22 January 2021
New Thoughts, New Ideals
This week’s New Thoughts, New Ideals column was written by Charlie Swift, EVP Head of Marketing & Account Management at Adstra
Data-driven marketing has come a long way in just two decades, from a largely distrusted discipline to accepted table stakes for any advertising campaign. As an industry, we spend a lot of time congratulating ourselves on this accelerated adoption curve—but maybe we shouldn’t. In fact, when it comes to embracing data-driven applications within our marketing programs, we’ve in some ways come too far too fast. We’ve stopped asking questions. We’ve started trusting blindly. And now, we’re literally paying for it.
The advent of people-based marketing is asking marketers once again to do the hard work of understanding how data maps to reality. It’s a shift of equal or even greater magnitude to the advent of data-driven advertising itself. It’s time for marketing and advertising to recalibrate its understanding of what data can and should be doing for campaigns in an identity-driven world. Here’s why.
The dramatic pendulum swing
Back around the turn of the century, when true data-driven marketing came onto the scene, the advertising industry was rife with distrust—distrust of data modeling, of predictive analytics, and, in fact, the very notion that data could yield more useful insights than good old-fashioned gut instincts. As the purveyors of the next wave in marketing’s evolution, data firms and ad tech partners spent countless time and resources proving the efficacy and accuracy of their predictive models and data applications, holding marketers’ hands as they made the shift. Adoption was slow, and the result was a lot of missed opportunities when it came to nimble campaign execution.
However, as “big data” increasingly made its mark in the advertising space—not to mention the advertising trade headlines—attitudes shifted quickly. Data rapidly became a currency within the business world, and a more is better attitude prevailed. Given the vast efficiencies that were being unlocked in the programmatic media space, skepticism and curiosity fell away. Marketers ceased interrogating their data partners, instead of accepting that if data was being applied, it must be contributing to improved results.
Reeducating the Industry for the Age of Identity
In the data space today, most marketing organizations have gone from being far too distrustful of data to far too trusting of it. They’ve stopped trying to understand what it does and what it truly represents, instead choosing to assume that its mere presence is a positive when it comes to campaign results. In recent years, this attitude has become as problematic as it has become prevalent.
Today, the world of marketing and advertising is changing beneath our very feet as media becomes more addressable, and yet, marketers are still treating data as though nothing has changed. They are content to rely on what the leading indicators tell them – whether that’s impressions, clicks, or panels.
These days, such standalone data is meaningless without insight into the people it represents.
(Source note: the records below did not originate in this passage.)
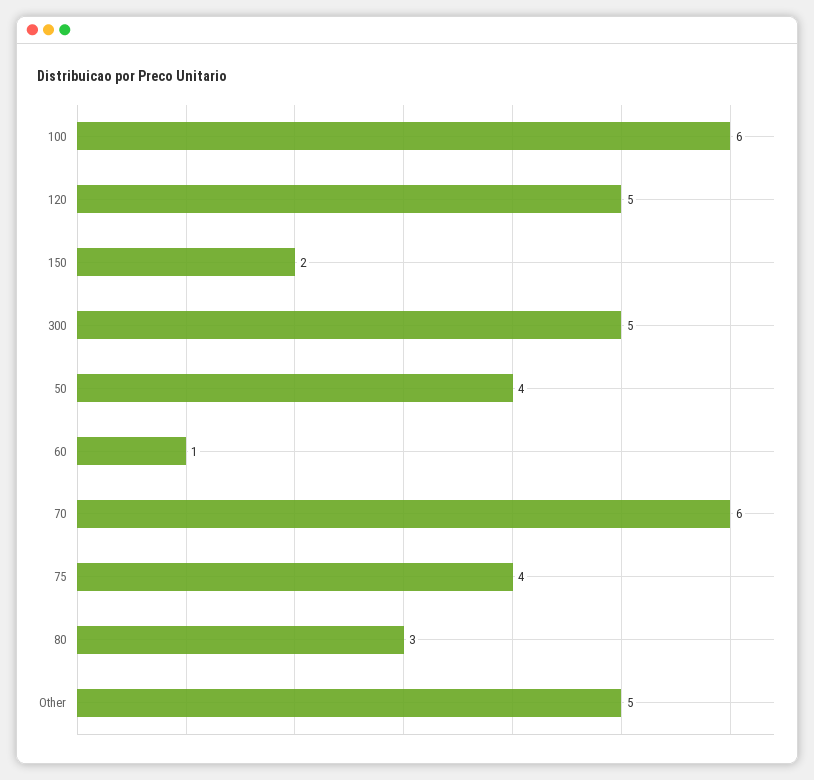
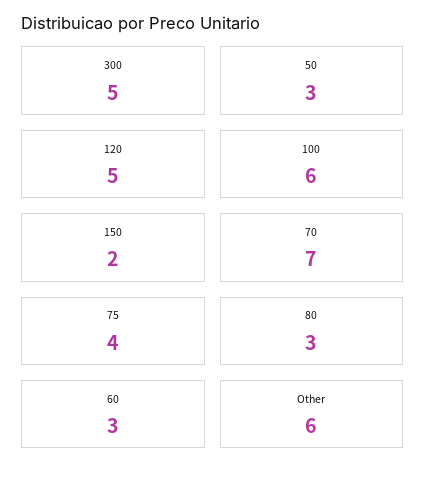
50: 4 -> 3
60: 1 -> 3
70: 6 -> 7
Other: 5 -> 6

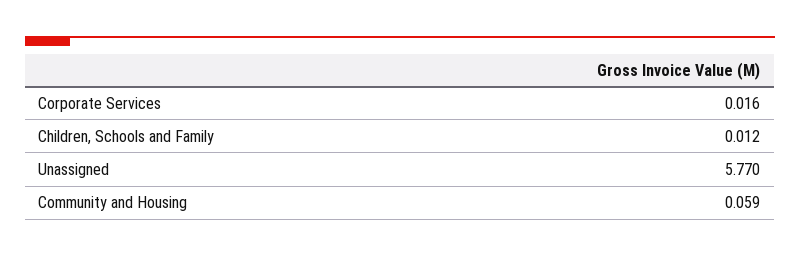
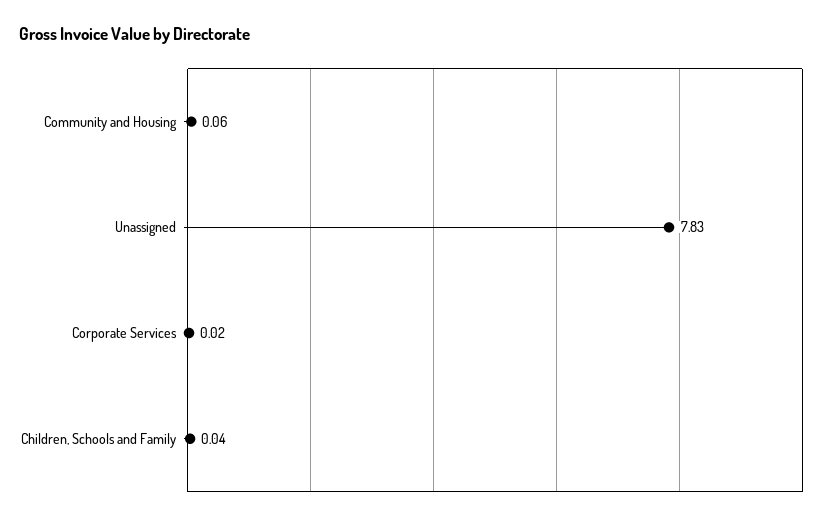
Children, Schools and Family: 0.012 -> 0.04
Unassigned: 5.77 -> 7.83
Buying media isn’t just about driving eyeballs—it’s about driving the right eyeballs, and being able to identify the person attached to those eyeballs regardless of where they are. It is about connecting identity to message, and having the creativity within that message to inspire action. It is about developing robust testing approaches that unlock and then prove or disprove the “gut instincts” of old quickly. As consumers in a consumer-centric world, marketers understand this intuitively. However, few are asking the right questions to understand whether their data is being applied in a way that reflects this need.
Success in today’s marketing climate—where privacy legislation and tech company policies are increasingly elevating the value of first-party data—requires brands to maintain greater control over their data. Brands must understand how their assets are being leveraged through new solutions and technology to achieve their objectives in the real world. And that means it’s time to start asking the hard questions again.
Facing the uncomfortable questions
In 2021, as marketers look to realign their data practices around identity, it’s 2001 all over again. Marketers must again turn a critical eye to understanding whether their data actually represents what they’re trying to achieve with their broader marketing strategies, and must face a series of uncomfortable questions as they do so: Does the data map against reality? Does it predict what it’s supposed to predict?
Among data companies and vendors, it’s important that we help marketers realize that realigning in this sense doesn’t mean pumping the brakes on campaigns, but rather taking a firmer hold on the wheel and ensuring the bus is pointed in the right direction. After all, it’s today’s marketers who should be in the driver’s seat for their brands—not the data itself.